Number of lines below with "controller": work it out and reply with that number only.

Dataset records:
◆ ◆ ◆ ◆ ◆

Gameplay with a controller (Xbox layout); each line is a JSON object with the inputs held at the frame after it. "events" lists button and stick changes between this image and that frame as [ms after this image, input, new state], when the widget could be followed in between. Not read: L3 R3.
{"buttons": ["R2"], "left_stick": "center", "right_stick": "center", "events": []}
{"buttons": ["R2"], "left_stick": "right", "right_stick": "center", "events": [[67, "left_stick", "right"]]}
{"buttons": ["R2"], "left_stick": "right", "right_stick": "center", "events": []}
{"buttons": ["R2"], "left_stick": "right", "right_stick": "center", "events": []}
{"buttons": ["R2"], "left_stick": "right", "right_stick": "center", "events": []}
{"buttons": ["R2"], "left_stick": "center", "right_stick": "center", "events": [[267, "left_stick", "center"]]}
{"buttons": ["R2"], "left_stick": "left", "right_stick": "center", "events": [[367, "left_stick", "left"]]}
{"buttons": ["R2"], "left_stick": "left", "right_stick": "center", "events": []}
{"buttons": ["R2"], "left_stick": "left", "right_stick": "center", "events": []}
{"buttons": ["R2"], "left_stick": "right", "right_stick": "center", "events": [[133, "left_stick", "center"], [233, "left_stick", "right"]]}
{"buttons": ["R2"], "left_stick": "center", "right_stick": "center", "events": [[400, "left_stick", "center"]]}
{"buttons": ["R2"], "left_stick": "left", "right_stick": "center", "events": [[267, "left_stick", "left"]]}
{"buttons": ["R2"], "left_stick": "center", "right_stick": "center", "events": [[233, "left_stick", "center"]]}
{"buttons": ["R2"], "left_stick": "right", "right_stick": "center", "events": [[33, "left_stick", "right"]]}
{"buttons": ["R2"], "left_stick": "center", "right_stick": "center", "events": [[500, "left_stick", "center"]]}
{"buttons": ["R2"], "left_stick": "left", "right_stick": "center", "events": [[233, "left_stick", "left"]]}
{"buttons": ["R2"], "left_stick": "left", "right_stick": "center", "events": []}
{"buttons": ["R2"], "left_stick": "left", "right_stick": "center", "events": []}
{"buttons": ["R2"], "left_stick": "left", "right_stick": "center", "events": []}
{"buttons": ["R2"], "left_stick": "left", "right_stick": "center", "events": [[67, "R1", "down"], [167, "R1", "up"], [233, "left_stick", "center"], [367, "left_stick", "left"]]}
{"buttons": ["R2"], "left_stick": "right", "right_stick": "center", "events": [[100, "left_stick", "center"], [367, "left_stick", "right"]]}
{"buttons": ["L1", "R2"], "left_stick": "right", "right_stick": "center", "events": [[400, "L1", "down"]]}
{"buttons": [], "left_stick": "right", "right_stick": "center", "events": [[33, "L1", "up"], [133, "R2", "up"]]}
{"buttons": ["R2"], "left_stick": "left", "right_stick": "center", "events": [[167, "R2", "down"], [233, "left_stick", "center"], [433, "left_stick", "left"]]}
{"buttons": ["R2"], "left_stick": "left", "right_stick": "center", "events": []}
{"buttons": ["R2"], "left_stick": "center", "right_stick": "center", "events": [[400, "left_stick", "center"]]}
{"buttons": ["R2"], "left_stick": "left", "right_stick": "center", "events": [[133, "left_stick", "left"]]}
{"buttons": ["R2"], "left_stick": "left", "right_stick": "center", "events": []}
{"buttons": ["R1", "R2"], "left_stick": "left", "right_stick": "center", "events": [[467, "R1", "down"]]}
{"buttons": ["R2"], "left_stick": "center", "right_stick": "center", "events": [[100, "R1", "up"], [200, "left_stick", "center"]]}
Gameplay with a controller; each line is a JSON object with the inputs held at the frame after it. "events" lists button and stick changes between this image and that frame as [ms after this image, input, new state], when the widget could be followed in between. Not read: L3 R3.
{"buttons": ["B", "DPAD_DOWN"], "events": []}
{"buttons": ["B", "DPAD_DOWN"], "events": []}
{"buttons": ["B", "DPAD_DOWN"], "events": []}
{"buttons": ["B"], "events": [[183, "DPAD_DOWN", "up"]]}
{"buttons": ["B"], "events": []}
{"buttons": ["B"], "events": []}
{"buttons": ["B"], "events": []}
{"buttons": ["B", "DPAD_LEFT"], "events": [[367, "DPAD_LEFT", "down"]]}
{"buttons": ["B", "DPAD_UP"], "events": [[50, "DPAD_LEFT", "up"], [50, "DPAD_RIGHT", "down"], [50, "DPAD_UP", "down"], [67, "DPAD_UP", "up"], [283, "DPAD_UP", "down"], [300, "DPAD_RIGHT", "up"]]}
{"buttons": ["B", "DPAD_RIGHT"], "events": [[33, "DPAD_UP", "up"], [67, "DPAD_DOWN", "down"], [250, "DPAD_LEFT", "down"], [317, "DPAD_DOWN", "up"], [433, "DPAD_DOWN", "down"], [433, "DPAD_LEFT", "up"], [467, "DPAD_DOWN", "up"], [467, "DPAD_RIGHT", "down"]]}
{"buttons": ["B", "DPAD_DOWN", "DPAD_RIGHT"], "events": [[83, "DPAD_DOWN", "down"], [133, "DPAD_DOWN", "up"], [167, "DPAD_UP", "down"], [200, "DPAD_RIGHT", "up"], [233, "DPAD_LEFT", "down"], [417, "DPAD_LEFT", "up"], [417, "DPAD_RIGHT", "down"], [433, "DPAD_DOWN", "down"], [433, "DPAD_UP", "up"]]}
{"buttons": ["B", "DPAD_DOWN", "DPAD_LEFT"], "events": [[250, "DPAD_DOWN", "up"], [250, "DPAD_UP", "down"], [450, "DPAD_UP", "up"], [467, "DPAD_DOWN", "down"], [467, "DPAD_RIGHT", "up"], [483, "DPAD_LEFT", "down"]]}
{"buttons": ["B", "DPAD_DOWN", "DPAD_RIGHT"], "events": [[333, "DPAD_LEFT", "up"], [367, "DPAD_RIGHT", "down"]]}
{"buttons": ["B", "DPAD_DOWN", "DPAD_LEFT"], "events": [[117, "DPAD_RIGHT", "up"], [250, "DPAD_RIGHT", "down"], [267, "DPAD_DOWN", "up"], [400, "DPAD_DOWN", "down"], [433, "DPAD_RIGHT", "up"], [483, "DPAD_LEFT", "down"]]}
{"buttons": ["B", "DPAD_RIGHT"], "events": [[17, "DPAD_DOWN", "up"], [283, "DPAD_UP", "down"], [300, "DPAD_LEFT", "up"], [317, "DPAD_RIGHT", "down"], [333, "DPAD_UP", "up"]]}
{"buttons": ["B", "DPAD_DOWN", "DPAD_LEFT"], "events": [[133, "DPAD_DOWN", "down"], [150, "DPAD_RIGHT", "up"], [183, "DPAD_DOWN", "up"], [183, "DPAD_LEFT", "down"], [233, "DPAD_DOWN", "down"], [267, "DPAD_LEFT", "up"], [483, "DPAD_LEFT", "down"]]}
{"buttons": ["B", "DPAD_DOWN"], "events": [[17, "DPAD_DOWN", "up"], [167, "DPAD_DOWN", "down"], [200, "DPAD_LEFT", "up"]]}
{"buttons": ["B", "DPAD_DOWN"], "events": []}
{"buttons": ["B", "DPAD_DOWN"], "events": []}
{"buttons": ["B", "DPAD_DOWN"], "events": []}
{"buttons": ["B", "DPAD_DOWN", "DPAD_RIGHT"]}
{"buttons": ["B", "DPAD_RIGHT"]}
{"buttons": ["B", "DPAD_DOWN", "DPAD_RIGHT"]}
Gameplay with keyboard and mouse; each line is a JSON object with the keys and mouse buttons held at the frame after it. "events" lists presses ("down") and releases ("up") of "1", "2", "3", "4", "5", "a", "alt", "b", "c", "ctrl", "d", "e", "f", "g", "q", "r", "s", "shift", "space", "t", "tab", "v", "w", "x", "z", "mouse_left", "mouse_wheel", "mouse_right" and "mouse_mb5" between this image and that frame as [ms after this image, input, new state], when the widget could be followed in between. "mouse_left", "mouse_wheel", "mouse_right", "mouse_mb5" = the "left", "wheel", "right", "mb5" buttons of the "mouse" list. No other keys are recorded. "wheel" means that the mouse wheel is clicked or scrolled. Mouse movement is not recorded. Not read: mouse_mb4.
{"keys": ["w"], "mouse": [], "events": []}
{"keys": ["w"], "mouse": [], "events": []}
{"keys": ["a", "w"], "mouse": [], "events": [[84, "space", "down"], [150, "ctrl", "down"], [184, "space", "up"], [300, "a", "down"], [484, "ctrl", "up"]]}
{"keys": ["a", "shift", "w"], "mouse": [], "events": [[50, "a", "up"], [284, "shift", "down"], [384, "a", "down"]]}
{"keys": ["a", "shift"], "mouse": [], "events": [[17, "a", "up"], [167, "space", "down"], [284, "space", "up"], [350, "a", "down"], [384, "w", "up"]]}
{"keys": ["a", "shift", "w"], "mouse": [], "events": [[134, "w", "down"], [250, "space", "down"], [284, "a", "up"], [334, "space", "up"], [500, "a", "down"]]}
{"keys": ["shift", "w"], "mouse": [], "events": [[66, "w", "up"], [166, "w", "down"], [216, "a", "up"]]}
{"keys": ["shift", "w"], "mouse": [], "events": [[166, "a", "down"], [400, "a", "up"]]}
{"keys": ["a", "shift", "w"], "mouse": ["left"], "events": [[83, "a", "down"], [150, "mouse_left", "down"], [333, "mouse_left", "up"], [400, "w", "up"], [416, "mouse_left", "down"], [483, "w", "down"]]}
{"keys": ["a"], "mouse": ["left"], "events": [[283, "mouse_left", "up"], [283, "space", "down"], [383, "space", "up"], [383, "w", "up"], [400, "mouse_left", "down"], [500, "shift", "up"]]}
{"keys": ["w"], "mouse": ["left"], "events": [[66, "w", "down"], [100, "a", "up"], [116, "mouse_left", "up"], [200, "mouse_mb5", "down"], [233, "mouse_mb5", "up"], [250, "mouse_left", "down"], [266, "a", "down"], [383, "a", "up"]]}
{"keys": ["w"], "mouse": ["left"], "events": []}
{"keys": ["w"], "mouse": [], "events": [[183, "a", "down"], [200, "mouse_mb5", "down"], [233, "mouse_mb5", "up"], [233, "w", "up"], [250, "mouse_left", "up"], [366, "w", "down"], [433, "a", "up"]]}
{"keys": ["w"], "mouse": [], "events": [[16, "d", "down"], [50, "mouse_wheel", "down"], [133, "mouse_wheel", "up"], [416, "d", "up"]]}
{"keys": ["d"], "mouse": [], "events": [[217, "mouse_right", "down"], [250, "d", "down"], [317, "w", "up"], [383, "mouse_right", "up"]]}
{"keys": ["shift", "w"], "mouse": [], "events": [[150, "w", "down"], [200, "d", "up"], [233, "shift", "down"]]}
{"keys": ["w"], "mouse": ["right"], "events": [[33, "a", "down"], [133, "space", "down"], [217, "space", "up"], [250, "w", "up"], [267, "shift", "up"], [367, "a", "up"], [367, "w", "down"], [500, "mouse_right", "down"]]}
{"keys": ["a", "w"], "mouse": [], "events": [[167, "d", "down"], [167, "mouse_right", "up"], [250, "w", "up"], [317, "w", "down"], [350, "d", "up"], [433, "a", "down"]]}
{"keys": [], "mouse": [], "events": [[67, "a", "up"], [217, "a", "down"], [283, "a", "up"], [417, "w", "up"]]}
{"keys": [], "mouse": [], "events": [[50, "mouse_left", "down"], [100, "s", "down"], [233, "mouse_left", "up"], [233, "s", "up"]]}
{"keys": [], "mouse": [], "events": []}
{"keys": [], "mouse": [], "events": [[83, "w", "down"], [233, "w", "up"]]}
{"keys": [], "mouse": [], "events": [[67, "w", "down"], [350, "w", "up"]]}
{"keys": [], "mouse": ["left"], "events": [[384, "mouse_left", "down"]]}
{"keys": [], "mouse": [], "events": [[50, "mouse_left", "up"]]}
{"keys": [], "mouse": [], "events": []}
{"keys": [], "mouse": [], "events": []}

◆ ◆ ◆ ◆ ◆

Solution for this problem — 2